Что нужно сделать.
**a)** Ответьте по фрагменту о дальней прагматике на три вопроса:
(i) На какую прагматику ориентирована теория речевых актов?
(ii) Кто ввел понятие косвенных речевых актов?
(iii) Чьи коммуникативные максимы, по словам фрагмента, не связаны с явлением дальней прагматики?
**b)** Процитируйте часть фрагмента о дальней прагматике: начните с места, где стоят слова "Если введенное Дж.", и остановитесь после слов "языка и дискурса.".

Фрагмент текста.
%%

Категория дальней прагматики позволяет шире взглянуть на речевой акт, перебросить мост от речевого акта к дискурсу, понимаемому как система. Выражаясь фольклоризированным языком Солженицына, можно сказать, что говорящие так или иначе "обустраивают" свой дискурс. Без элементов саморепрезентации речи, без проявлений минирефлексии по поводу словоупотребления, разбросанных в отдельных речевых актах, без "рассеянной санкции" коммуникантов в отношении своего дискурса это было бы невозможно. В то же время теория речевых актов ориентирована именно на ближнюю прагматику. Разумеется, исправление ошибки в ударении можно отнести к директивным актам, а самокоррекцию (если она сопровождается клятвенным заверением впредь говорить не "лoжит", а только "кладет") — к комиссивам. Но дальняя прагматика присутствует в речевых актах, как правило, наряду с ближней.

Если введенное Дж. Серлем понятие косвенных речевых актов заставляет задуматься над "зазором" между прагматикой и языковой формой (нечто близкое к так называемой аллеотете древней риторики — случаю, когда одна грамматическая форма используется в значении другой, как это бывает, например, в риторическом вопросе), то дальняя прагматика наводит на мысль о двойственности речевого акта, в котором форма выражения, помимо передачи обычного содержания, репрезентирует самое себя. Отметим, что часто цитируемые в последнее время коммуникативные максимы Х. Грайса и И. Лича также не связаны с явлением дальней прагматики [6]. Они воспитывают в нас терпимых собеседников, но не подозревают в нас стихийных лингвистов, отдающих часть своего коммуникативного времени проблемам языка и дискурса.

%%

Строки.
%%

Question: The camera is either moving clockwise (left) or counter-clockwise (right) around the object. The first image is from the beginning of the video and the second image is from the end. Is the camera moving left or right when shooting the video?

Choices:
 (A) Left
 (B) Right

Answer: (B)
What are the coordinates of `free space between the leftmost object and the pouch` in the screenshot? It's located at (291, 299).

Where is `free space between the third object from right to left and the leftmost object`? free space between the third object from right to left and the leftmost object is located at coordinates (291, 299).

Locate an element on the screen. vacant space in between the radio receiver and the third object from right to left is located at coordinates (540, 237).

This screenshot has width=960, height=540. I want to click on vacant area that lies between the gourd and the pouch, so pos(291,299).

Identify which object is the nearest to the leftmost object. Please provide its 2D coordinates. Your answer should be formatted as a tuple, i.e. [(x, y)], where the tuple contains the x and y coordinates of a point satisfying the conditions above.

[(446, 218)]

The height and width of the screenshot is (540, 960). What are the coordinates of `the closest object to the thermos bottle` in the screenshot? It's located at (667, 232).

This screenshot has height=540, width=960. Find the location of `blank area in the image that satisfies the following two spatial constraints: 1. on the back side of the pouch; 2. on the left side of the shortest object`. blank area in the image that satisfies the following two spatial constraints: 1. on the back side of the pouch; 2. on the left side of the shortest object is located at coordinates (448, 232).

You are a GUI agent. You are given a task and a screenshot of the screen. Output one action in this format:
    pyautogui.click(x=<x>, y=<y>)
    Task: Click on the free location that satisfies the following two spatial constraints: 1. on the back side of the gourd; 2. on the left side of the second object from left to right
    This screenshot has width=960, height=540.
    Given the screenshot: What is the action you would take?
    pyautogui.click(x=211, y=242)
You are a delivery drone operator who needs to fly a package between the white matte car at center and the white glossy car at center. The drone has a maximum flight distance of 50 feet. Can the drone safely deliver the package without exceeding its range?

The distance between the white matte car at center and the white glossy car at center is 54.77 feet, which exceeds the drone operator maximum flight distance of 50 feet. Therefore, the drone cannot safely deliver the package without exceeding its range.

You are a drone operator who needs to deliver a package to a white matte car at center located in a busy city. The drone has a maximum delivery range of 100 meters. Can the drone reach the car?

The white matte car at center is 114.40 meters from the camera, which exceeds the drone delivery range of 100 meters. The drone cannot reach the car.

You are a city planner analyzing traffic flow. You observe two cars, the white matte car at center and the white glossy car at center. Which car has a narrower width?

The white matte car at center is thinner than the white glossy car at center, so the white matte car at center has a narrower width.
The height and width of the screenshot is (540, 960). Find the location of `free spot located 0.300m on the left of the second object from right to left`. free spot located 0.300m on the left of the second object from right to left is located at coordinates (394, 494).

%%

Ответы.
**a)**
(i) На ближнюю прагматику.
(ii) Дж. Серль.
(iii) Х. Грайса и И. Лича.

**b)**
Если введенное Дж. Серлем понятие косвенных речевых актов заставляет задуматься над "зазором" между прагматикой и языковой формой (нечто близкое к так называемой аллеотете древней риторики — случаю, когда одна грамматическая форма используется в значении другой, как это бывает, например, в риторическом вопросе), то дальняя прагматика наводит на мысль о двойственности речевого акта, в котором форма выражения, помимо передачи обычного содержания, репрезентирует самое себя. Отметим, что часто цитируемые в последнее время коммуникативные максимы Х. Грайса и И. Лича также не связаны с явлением дальней прагматики [6]. Они воспитывают в нас терпимых собеседников, но не подозревают в нас стихийных лингвистов, отдающих часть своего коммуникативного времени проблемам языка и дискурса.